What happened at the world’s most influential computer vision conference in 2021? Read this and find out:
…Conference rundown gives us a sense of the future of computer vision…
Who published the most papers at the Computer Vision and Pattern Recognition conference in 2021? (China, followed by the US). How broadly can we apply Transformers to computer vision tasks? (Very broadly). How challenging are naturally-found confusing images for today’s object recognition systems? (Extremely tough). Find out the detailed answers to all this and more in this fantastic summary of CVPR 2021.
Read more: CVPR 2021: An Overview (Yassine, GitHub blog).

###################################################

Tech Tales:

Permutation Day
[Bedroom, 2027]

Will you be adventurous today? says my phone when I wake up.
“No,” I say. “As normal as possible.”
Okay, generating itinerary, says the phone.

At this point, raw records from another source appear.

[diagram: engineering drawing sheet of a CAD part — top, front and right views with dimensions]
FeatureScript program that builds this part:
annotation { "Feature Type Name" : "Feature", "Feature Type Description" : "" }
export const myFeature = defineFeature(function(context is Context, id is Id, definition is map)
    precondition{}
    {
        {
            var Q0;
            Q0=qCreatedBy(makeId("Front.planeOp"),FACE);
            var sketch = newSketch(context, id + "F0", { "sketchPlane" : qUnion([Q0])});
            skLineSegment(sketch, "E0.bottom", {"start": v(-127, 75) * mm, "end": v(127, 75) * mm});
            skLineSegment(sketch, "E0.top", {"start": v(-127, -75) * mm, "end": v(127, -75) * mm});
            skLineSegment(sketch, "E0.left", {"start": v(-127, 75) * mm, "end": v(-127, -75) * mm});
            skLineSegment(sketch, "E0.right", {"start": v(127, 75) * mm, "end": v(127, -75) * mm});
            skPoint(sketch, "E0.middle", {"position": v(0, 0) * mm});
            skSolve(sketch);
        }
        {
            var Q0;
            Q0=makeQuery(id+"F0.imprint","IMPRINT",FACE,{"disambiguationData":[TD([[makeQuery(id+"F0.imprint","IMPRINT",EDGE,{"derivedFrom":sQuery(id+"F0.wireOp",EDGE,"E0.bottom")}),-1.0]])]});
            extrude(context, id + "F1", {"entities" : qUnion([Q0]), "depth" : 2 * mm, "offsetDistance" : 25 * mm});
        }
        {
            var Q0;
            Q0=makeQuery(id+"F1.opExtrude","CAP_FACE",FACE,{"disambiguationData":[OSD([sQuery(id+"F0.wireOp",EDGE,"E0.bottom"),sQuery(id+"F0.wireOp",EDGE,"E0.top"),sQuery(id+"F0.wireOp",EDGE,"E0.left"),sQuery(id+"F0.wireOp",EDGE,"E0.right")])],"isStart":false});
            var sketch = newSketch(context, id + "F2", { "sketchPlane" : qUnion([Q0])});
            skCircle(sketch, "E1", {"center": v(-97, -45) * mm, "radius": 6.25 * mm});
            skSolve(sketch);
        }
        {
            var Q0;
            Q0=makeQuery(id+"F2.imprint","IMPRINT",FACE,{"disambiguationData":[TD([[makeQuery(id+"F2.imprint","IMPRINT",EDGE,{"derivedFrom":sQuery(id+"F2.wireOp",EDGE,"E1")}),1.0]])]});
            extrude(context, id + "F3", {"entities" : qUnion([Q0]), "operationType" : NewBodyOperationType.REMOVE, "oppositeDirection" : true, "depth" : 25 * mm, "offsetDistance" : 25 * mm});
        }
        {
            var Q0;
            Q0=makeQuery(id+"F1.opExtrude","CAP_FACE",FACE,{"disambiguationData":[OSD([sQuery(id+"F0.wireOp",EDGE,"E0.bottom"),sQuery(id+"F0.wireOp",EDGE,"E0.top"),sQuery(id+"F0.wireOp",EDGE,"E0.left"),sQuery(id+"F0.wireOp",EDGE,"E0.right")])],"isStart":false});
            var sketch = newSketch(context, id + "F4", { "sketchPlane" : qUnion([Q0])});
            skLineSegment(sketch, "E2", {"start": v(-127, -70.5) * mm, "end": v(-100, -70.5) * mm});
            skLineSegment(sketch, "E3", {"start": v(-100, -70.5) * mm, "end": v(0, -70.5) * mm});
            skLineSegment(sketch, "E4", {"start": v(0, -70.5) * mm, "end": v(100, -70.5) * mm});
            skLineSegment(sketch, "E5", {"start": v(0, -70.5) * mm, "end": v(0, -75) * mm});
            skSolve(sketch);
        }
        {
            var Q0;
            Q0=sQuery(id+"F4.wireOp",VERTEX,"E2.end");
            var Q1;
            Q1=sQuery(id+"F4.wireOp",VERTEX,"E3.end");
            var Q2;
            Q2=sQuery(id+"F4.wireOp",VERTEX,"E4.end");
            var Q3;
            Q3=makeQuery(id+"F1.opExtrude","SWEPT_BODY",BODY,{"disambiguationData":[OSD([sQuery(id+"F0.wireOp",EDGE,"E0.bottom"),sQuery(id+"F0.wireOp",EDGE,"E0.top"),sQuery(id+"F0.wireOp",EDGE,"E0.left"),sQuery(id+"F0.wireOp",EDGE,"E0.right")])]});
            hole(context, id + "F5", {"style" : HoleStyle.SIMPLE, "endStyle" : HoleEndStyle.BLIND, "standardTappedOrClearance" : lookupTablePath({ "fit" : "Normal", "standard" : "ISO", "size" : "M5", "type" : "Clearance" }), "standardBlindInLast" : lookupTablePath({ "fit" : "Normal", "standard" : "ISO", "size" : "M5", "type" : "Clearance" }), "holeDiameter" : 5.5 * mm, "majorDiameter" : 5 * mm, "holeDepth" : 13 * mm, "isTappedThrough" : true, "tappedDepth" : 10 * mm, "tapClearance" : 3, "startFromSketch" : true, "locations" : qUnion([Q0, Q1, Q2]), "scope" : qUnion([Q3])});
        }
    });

I go back to sleep for a few minutes and wake when it starts an automatic alarm. While I make coffee in the kitchen, I review what my day is going to look like: work, food from my regular place, and I should reach out to my best friend to see if they want to hang out.

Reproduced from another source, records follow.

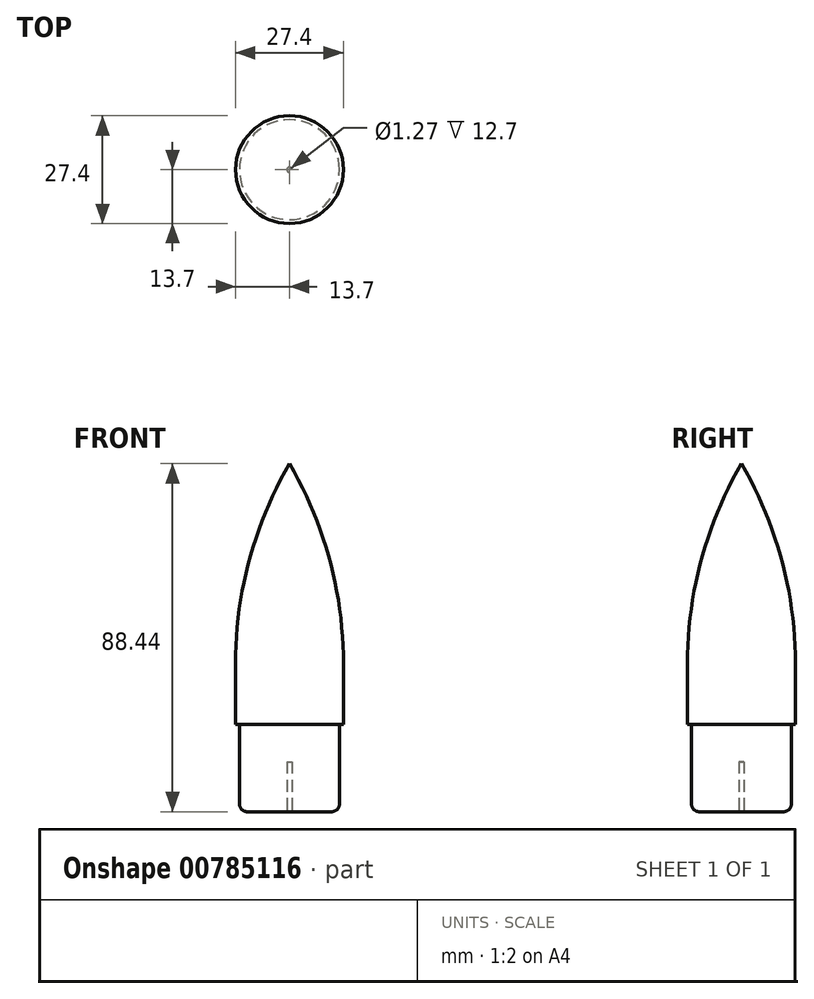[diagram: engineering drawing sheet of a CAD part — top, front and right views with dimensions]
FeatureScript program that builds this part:
annotation { "Feature Type Name" : "Feature", "Feature Type Description" : "" }
export const myFeature = defineFeature(function(context is Context, id is Id, definition is map)
    precondition{}
    {
        {
            var Q0;
            Q0=qCreatedBy(makeId("Front.planeOp"),FACE);
            var sketch = newSketch(context, id + "F0", { "sketchPlane" : qUnion([Q0])});
            skLineSegment(sketch, "E0", {"start": v(0, 0) * mm, "end": v(0, 88.44) * mm});
            skArc(sketch, "E1", {"start": v(13.7, 37.64) * mm, "mid": v(10.21, 63.95) * mm, "end": v(0, 88.44) * mm});
            skLineSegment(sketch, "E2", {"start": v(13.7, 37.64) * mm, "end": v(13.7, 22.14) * mm});
            skLineSegment(sketch, "E3", {"start": v(0, 0) * mm, "end": v(12.7, 0) * mm});
            skLineSegment(sketch, "E4", {"start": v(13.7, 22.14) * mm, "end": v(12.7, 22.14) * mm});
            skLineSegment(sketch, "E5", {"start": v(12.7, 22.14) * mm, "end": v(12.7, 0) * mm});
            skLineSegment(sketch, "E6", {"start": v(0, 0) * mm, "end": v(0, -7.7) * mm, "construction": true});
            skSolve(sketch);
        }
        {
            var Q0;
            Q0=makeQuery(id+"F0.imprint","IMPRINT",FACE,{"disambiguationData":[TD([[makeQuery(id+"F0.imprint","IMPRINT",EDGE,{"derivedFrom":sQuery(id+"F0.wireOp",EDGE,"E0")}),-1.0]])]});
            var Q1;
            Q1=sQuery(id+"F0.wireOp",EDGE,"E6");
            revolve(context, id + "F1", {"surfaceOperationType" : NewSurfaceOperationType.NEW, "entities" : qUnion([Q0]), "axis" : qUnion([Q1]), "revolveType" : RevolveType.FULL});
        }
        {
            var Q0;
            Q0=makeQuery(id+"F1.opRevolve","SWEPT_FACE",FACE,{"disambiguationData":[OSD([sQuery(id+"F0.wireOp",EDGE,"E3")])]});
            var sketch = newSketch(context, id + "F2", { "sketchPlane" : qUnion([Q0])});
            skCircle(sketch, "E7", {"center": v(0, 0) * mm, "radius": 0.64 * mm});
            skSolve(sketch);
        }
        {
            var Q0;
            Q0=makeQuery(id+"F2.imprint","IMPRINT",FACE,{"disambiguationData":[TD([[makeQuery(id+"F2.imprint","IMPRINT",EDGE,{"derivedFrom":sQuery(id+"F2.wireOp",EDGE,"E7")}),1.0]])]});
            extrude(context, id + "F3", {"entities" : qUnion([Q0]), "operationType" : NewBodyOperationType.REMOVE, "oppositeDirection" : true, "depth" : 12.7 * mm, "offsetDistance" : 25.4 * mm});
        }
        {
            var Q0;
            Q0=makeQuery(id+"F1.opRevolve","SWEPT_EDGE",EDGE,{"disambiguationData":[OSD([sQuery(id+"F0.wireOp",EDGE,"E3"),sQuery(id+"F0.wireOp",EDGE,"E5")])]});
            fillet(context, id + "F4", {"entities" : qUnion([Q0]), "radius" : 2 * mm, "tangentPropagation" : true, "allowEdgeOverflow" : false});
        }
    });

The day goes forward and every hour or so my phone regenerates the rest of the day, making probabilistic tweaks and adjustments according to my prior actions, what I’ve done today, and what the phone predicts I’ll want to do next, based on my past behavior.

I do all the things my phone tells me to do; I eat the food, I text my friend to hang out, I do some chores it suggests during some of my spare moments.
  “That’s funny,” my friend texts me back, “my phone made the same suggestion.”
  “Great minds,” I write back.
  And then my friend and I drink a couple of beers and play Yahtzee, with our phones sat on the table, recording the game, and swapping notes with eachother about our various days.

That night I go to sleep content, happy to have had a typical day. I close my eyes and in my dream I ask the phone to be more adventurous.
  When I wake I say “let’s do another normal day,” and the phone says Sure.

Things that inspired this story: Recommendation algorithms being applied to individual lives; federated learning; notions of novelty being less attractive than certain kinds of reliability.